#### PASSAGE TO READ
BEGIN

CONSERVATIVE
New Forest East

'SECURITY POSTPONED'

'SECURITY POSTPONED'

By Julian Lewis

Parliamentary Brief – 29 October 2010

A capability saved

Early next year (please excuse the self-promotion) my biography of the Great War air ace Samuel Kinkead is due to be published. It will bear the official logo ‘FLY NAVY 100’, because 2011 marks the centenary of the first four RN officers – including a Royal Marine – being taught to fly. Their successors are giving, at best, two cheers for the outcome of the Strategic Defence and Security Review, as it could have been so very much worse. The maintenance of fixed-wing flying skills in the Fleet Air Arm until the Joint Strike Fighter arrives will pose extremely serious problems; but, one way or another, naval aviation will survive.

Some have mocked a situation where it is costlier to cancel an aircraft carrier than to complete it. This is represented as a contract-drafting fiasco. From the Admirals’ point of view, however, it is a triumph. As former Governments learned the hard way, the Royal Navy will stop at nothing to retain a carrier strike capability – and we should be grateful for such perseverance. The last time a Future Aircraft Carrier was cancelled, short-take-off-and-vertical-landing Harriers saved the day in combination with three ‘through-deck cruisers’. These later became the carriers Ark Royal, Illustrious and Invincible. So, do not expect the second of the forthcoming Queen Elizabeth-class vessels to be sold off any time soon. Our Admirals are cannier than that, and their wisdom will be vindicated the next time we need to project air power from the sea, in some far-flung theatre, as so often in the past.

END

#### THE REQUEST
Please explain, in one to three sentences, why the Parliamentary Brief article says the biography of Samuel Kinkead will bear the "FLY NAVY 100" logo.

#### DATA ENTRIES
BEGIN

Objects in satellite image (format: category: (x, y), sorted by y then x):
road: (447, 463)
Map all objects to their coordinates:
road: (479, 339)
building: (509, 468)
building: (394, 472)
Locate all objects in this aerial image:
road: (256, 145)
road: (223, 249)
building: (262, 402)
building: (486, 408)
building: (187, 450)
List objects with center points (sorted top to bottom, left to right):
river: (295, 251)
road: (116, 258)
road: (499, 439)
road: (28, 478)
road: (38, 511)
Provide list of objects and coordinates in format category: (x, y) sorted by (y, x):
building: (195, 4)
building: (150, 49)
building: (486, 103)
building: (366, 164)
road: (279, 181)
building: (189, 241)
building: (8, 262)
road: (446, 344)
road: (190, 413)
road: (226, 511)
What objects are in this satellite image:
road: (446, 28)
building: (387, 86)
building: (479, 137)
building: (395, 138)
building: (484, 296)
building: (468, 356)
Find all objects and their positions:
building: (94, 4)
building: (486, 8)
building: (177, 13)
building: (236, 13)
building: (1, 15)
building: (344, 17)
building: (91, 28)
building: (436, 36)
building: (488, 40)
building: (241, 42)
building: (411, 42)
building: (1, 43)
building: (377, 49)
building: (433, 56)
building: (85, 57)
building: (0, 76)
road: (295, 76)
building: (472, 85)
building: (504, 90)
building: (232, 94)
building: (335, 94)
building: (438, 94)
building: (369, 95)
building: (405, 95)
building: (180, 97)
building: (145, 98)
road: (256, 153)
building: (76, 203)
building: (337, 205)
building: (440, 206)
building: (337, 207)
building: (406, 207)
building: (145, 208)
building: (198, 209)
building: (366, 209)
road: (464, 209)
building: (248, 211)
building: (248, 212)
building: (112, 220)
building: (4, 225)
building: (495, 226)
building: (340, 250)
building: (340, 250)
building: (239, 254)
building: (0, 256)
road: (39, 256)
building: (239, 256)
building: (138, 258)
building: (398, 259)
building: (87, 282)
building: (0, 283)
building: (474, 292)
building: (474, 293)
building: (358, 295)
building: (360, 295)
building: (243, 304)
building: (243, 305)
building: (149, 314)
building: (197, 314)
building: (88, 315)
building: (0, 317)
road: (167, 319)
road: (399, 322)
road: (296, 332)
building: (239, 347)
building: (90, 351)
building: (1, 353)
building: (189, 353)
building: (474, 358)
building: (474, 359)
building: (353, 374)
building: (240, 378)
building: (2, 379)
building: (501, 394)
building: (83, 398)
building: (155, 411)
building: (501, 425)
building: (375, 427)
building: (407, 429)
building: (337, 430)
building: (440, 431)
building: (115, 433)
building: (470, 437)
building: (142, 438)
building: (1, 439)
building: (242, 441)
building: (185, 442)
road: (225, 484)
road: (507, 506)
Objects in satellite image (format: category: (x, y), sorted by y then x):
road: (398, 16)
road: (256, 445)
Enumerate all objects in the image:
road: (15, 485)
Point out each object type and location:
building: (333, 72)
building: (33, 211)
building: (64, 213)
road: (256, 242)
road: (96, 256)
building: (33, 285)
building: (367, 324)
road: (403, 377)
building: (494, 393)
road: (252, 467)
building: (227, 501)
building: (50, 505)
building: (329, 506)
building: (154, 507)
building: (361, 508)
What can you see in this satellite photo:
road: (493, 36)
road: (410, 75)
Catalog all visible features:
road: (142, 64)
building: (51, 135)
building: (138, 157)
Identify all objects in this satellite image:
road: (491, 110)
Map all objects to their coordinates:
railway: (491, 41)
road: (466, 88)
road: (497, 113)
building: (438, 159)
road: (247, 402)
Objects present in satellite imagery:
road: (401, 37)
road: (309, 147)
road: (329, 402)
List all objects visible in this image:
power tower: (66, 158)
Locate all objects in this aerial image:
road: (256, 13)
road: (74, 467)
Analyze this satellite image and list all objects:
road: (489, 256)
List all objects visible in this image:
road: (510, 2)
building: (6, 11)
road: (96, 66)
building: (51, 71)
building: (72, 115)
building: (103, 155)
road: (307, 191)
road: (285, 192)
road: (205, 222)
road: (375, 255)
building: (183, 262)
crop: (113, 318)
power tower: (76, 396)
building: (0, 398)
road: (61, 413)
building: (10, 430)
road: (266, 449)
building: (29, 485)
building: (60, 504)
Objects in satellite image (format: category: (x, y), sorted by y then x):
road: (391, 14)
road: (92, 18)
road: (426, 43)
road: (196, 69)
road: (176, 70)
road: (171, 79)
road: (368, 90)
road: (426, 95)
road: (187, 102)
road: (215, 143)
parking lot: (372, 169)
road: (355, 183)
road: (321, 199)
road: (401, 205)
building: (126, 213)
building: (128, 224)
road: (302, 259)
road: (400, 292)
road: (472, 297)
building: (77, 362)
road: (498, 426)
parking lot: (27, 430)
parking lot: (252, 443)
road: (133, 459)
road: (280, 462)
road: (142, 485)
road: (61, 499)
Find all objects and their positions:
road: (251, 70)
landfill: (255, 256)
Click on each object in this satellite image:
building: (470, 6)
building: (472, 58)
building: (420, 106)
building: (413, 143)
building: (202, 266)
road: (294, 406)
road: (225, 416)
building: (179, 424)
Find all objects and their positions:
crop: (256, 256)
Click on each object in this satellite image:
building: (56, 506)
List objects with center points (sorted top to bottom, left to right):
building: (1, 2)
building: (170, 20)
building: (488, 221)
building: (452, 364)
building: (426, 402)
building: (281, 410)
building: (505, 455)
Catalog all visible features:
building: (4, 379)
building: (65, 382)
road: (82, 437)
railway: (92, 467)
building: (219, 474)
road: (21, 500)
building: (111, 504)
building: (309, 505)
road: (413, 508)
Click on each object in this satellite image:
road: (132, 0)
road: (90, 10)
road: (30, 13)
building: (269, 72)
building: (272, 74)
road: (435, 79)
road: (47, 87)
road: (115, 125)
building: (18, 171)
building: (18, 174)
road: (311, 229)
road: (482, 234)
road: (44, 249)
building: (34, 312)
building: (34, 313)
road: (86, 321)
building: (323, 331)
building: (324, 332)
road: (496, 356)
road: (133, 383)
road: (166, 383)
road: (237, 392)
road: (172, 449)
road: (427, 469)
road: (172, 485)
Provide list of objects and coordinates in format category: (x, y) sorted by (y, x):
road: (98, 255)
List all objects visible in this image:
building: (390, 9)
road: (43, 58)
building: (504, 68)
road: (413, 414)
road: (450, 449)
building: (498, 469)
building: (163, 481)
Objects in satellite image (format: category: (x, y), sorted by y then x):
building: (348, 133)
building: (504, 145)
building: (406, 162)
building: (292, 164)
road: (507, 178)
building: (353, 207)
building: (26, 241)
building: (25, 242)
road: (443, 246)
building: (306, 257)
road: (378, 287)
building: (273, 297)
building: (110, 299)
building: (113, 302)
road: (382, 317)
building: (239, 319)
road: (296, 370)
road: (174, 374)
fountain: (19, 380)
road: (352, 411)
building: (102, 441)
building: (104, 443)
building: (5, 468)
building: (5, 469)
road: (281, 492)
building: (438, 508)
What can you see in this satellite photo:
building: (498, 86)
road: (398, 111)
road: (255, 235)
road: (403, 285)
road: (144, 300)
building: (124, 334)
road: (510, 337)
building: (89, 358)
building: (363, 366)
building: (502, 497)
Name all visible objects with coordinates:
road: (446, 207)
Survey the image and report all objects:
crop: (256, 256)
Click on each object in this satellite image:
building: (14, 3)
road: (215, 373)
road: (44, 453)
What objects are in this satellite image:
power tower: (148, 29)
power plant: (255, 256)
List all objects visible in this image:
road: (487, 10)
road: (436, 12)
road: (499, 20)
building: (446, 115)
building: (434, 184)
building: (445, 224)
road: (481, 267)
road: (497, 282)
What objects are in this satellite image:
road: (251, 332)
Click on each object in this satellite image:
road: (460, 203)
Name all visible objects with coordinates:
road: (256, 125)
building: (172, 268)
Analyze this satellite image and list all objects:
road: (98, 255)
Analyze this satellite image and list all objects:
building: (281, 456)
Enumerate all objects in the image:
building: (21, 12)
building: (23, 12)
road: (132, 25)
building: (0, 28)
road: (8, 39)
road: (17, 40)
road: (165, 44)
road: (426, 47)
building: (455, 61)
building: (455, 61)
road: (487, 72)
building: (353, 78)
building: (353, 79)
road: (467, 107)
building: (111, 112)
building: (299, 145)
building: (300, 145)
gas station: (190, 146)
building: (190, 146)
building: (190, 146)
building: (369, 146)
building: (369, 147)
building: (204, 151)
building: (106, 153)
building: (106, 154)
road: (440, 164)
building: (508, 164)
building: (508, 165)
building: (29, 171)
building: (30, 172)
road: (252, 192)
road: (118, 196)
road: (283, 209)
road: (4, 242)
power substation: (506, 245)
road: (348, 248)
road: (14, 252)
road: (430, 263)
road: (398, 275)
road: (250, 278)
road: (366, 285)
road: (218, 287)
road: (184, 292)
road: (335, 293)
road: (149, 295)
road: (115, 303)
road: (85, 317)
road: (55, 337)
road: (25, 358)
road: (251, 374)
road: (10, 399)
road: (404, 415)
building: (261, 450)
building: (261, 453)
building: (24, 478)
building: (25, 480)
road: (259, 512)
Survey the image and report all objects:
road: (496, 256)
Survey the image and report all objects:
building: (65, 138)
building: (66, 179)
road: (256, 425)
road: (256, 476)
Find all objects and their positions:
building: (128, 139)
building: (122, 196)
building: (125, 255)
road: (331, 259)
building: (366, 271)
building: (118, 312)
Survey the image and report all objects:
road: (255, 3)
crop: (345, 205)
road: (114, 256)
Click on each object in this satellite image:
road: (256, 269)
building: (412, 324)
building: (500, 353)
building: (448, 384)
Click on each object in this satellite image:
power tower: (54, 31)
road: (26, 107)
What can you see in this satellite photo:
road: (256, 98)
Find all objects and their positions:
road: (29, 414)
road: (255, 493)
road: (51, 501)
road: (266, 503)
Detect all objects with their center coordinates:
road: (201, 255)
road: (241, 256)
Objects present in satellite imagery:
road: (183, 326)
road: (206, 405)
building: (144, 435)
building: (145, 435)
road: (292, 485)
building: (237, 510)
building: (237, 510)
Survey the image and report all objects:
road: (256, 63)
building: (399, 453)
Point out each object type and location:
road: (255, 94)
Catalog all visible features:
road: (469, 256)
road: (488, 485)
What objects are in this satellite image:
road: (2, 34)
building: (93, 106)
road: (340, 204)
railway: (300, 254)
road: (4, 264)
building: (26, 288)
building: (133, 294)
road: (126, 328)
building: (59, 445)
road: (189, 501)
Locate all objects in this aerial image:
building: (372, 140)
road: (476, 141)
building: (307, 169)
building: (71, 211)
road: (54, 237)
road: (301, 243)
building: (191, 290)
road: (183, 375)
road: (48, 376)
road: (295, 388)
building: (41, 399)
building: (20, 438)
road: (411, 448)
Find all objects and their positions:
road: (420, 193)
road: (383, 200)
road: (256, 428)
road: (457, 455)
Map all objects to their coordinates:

END

#### SOLUTION TO THIS PROBLEM
The biography will bear the "FLY NAVY 100" logo because 2011 marks the centenary of the first four Royal Navy officers, including a Royal Marine, being taught to fly. The book is due to be published early that year.